#### YOUR OBJECTIVE
Show all the lines in the data below that include the word "format".

#### Circuit design data
• • •

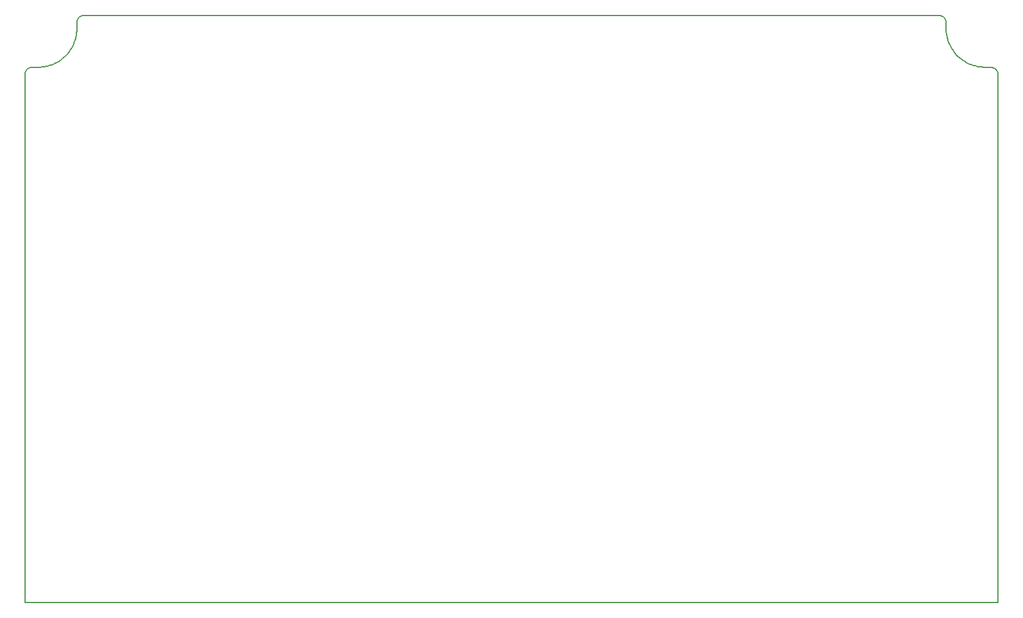
<source format=gbr>
G04 #@! TF.GenerationSoftware,KiCad,Pcbnew,5.1.6*
G04 #@! TF.CreationDate,2020-09-20T17:11:26+01:00*
G04 #@! TF.ProjectId,Phaser,50686173-6572-42e6-9b69-6361645f7063,V2.0*
G04 #@! TF.SameCoordinates,Original*
G04 #@! TF.FileFunction,Profile,NP*
%FSLAX46Y46*%
G04 Gerber Fmt 4.6, Leading zero omitted, Abs format (unit mm)*
G04 Created by KiCad (PCBNEW 5.1.6) date 2020-09-20 17:11:26*
%MOMM*%
%LPD*%
G01*
G04 APERTURE LIST*
G04 #@! TA.AperFunction,Profile*
%ADD10C,0.200000*%
G04 #@! TD*
G04 APERTURE END LIST*
D10*
X63010000Y-121666000D02*
X201010000Y-121666000D01*
X201010000Y-121666000D02*
X201011978Y-46676260D01*
X200394925Y-45752683D02*
X200195330Y-45693547D01*
X200195330Y-45693547D02*
X200012321Y-45676602D01*
X200719227Y-45969354D02*
X200557476Y-45838346D01*
X200557476Y-45838346D02*
X200394925Y-45752683D01*
X200935897Y-46293656D02*
X200836604Y-46110704D01*
X200836604Y-46110704D02*
X200719227Y-45969354D01*
X201011978Y-46676260D02*
X200990246Y-46469185D01*
X200990246Y-46469185D02*
X200935897Y-46293656D01*
X200012321Y-45676602D02*
X199160093Y-45676602D01*
X194080423Y-42282809D02*
X194006471Y-42094403D01*
X194006471Y-42094403D02*
X193939550Y-41903393D01*
X193939550Y-41903393D02*
X193879712Y-41710045D01*
X193879712Y-41710045D02*
X193827011Y-41514624D01*
X193827011Y-41514624D02*
X193781499Y-41317397D01*
X193781499Y-41317397D02*
X193743230Y-41118629D01*
X193743230Y-41118629D02*
X193712258Y-40918586D01*
X193712258Y-40918586D02*
X193688635Y-40717534D01*
X193688635Y-40717534D02*
X193672415Y-40515740D01*
X193672415Y-40515740D02*
X193663652Y-40313468D01*
X193663652Y-40313468D02*
X193661978Y-40178487D01*
X195272110Y-44066470D02*
X195131692Y-43920728D01*
X195131692Y-43920728D02*
X194996774Y-43769887D01*
X194996774Y-43769887D02*
X194867506Y-43614174D01*
X194867506Y-43614174D02*
X194744041Y-43453815D01*
X194744041Y-43453815D02*
X194626530Y-43289039D01*
X194626530Y-43289039D02*
X194515125Y-43120071D01*
X194515125Y-43120071D02*
X194409977Y-42947139D01*
X194409977Y-42947139D02*
X194311238Y-42770470D01*
X194311238Y-42770470D02*
X194219061Y-42590291D01*
X194219061Y-42590291D02*
X194133595Y-42406828D01*
X194133595Y-42406828D02*
X194080423Y-42282809D01*
X197055771Y-45258157D02*
X196870246Y-45177250D01*
X196870246Y-45177250D02*
X196687853Y-45089531D01*
X196687853Y-45089531D02*
X196508818Y-44995149D01*
X196508818Y-44995149D02*
X196333370Y-44894257D01*
X196333370Y-44894257D02*
X196161734Y-44787007D01*
X196161734Y-44787007D02*
X195994138Y-44673549D01*
X195994138Y-44673549D02*
X195830809Y-44554037D01*
X195830809Y-44554037D02*
X195671974Y-44428621D01*
X195671974Y-44428621D02*
X195517859Y-44297453D01*
X195517859Y-44297453D02*
X195368693Y-44160685D01*
X195368693Y-44160685D02*
X195272110Y-44066470D01*
X199160093Y-45676602D02*
X198957651Y-45672838D01*
X198957651Y-45672838D02*
X198755509Y-45661583D01*
X198755509Y-45661583D02*
X198553933Y-45642889D01*
X198553933Y-45642889D02*
X198353188Y-45616811D01*
X198353188Y-45616811D02*
X198153540Y-45583400D01*
X198153540Y-45583400D02*
X197955256Y-45542711D01*
X197955256Y-45542711D02*
X197758601Y-45494797D01*
X197758601Y-45494797D02*
X197563842Y-45439711D01*
X197563842Y-45439711D02*
X197371243Y-45377506D01*
X197371243Y-45377506D02*
X197181072Y-45308236D01*
X197181072Y-45308236D02*
X197055771Y-45258157D01*
X193661978Y-40178487D02*
X193661978Y-39326260D01*
X193044925Y-38402683D02*
X192845330Y-38343547D01*
X192845330Y-38343547D02*
X192662321Y-38326602D01*
X193369227Y-38619354D02*
X193207476Y-38488346D01*
X193207476Y-38488346D02*
X193044925Y-38402683D01*
X193585897Y-38943656D02*
X193486604Y-38760704D01*
X193486604Y-38760704D02*
X193369227Y-38619354D01*
X193661978Y-39326260D02*
X193640246Y-39119185D01*
X193640246Y-39119185D02*
X193585897Y-38943656D01*
X192662321Y-38326602D02*
X71361444Y-38326602D01*
X70437868Y-38943656D02*
X70378732Y-39143250D01*
X70378732Y-39143250D02*
X70361787Y-39326260D01*
X70654538Y-38619354D02*
X70523531Y-38781103D01*
X70523531Y-38781103D02*
X70437868Y-38943656D01*
X70978840Y-38402683D02*
X70795889Y-38501975D01*
X70795889Y-38501975D02*
X70654538Y-38619354D01*
X71361444Y-38326602D02*
X71154369Y-38348333D01*
X71154369Y-38348333D02*
X70978840Y-38402683D01*
X70361787Y-39326260D02*
X70361787Y-40178487D01*
X66967994Y-45258157D02*
X66779588Y-45332108D01*
X66779588Y-45332108D02*
X66588578Y-45399029D01*
X66588578Y-45399029D02*
X66395230Y-45458867D01*
X66395230Y-45458867D02*
X66199809Y-45511568D01*
X66199809Y-45511568D02*
X66002582Y-45557080D01*
X66002582Y-45557080D02*
X65803814Y-45595349D01*
X65803814Y-45595349D02*
X65603771Y-45626321D01*
X65603771Y-45626321D02*
X65402719Y-45649944D01*
X65402719Y-45649944D02*
X65200925Y-45666164D01*
X65200925Y-45666164D02*
X64998653Y-45674927D01*
X64998653Y-45674927D02*
X64863672Y-45676602D01*
X68751655Y-44066470D02*
X68605913Y-44206887D01*
X68605913Y-44206887D02*
X68455072Y-44341805D01*
X68455072Y-44341805D02*
X68299359Y-44471073D01*
X68299359Y-44471073D02*
X68139000Y-44594538D01*
X68139000Y-44594538D02*
X67974224Y-44712049D01*
X67974224Y-44712049D02*
X67805256Y-44823454D01*
X67805256Y-44823454D02*
X67632324Y-44928602D01*
X67632324Y-44928602D02*
X67455655Y-45027341D01*
X67455655Y-45027341D02*
X67275476Y-45119518D01*
X67275476Y-45119518D02*
X67092013Y-45204984D01*
X67092013Y-45204984D02*
X66967994Y-45258157D01*
X69943342Y-42282809D02*
X69862435Y-42468333D01*
X69862435Y-42468333D02*
X69774716Y-42650726D01*
X69774716Y-42650726D02*
X69680334Y-42829761D01*
X69680334Y-42829761D02*
X69579442Y-43005209D01*
X69579442Y-43005209D02*
X69472192Y-43176845D01*
X69472192Y-43176845D02*
X69358734Y-43344441D01*
X69358734Y-43344441D02*
X69239222Y-43507770D01*
X69239222Y-43507770D02*
X69113806Y-43666605D01*
X69113806Y-43666605D02*
X68982638Y-43820720D01*
X68982638Y-43820720D02*
X68845870Y-43969886D01*
X68845870Y-43969886D02*
X68751655Y-44066470D01*
X70361787Y-40178487D02*
X70358023Y-40380928D01*
X70358023Y-40380928D02*
X70346768Y-40583071D01*
X70346768Y-40583071D02*
X70328074Y-40784647D01*
X70328074Y-40784647D02*
X70301996Y-40985392D01*
X70301996Y-40985392D02*
X70268585Y-41185039D01*
X70268585Y-41185039D02*
X70227896Y-41383324D01*
X70227896Y-41383324D02*
X70179982Y-41579978D01*
X70179982Y-41579978D02*
X70124896Y-41774738D01*
X70124896Y-41774738D02*
X70062691Y-41967336D01*
X70062691Y-41967336D02*
X69993421Y-42157507D01*
X69993421Y-42157507D02*
X69943342Y-42282809D01*
X64863672Y-45676602D02*
X64011444Y-45676602D01*
X63087868Y-46293656D02*
X63028732Y-46493250D01*
X63028732Y-46493250D02*
X63011787Y-46676260D01*
X63304538Y-45969354D02*
X63173531Y-46131103D01*
X63173531Y-46131103D02*
X63087868Y-46293656D01*
X63628840Y-45752683D02*
X63445889Y-45851975D01*
X63445889Y-45851975D02*
X63304538Y-45969354D01*
X64011444Y-45676602D02*
X63804369Y-45698333D01*
X63804369Y-45698333D02*
X63628840Y-45752683D01*
X63011787Y-46676260D02*
X63010000Y-121666000D01*
M02*

</source>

• • •

#### RESULT OF THIS TASK
<source format=gbr>
G04 Gerber Fmt 4.6, Leading zero omitted, Abs format (unit mm)*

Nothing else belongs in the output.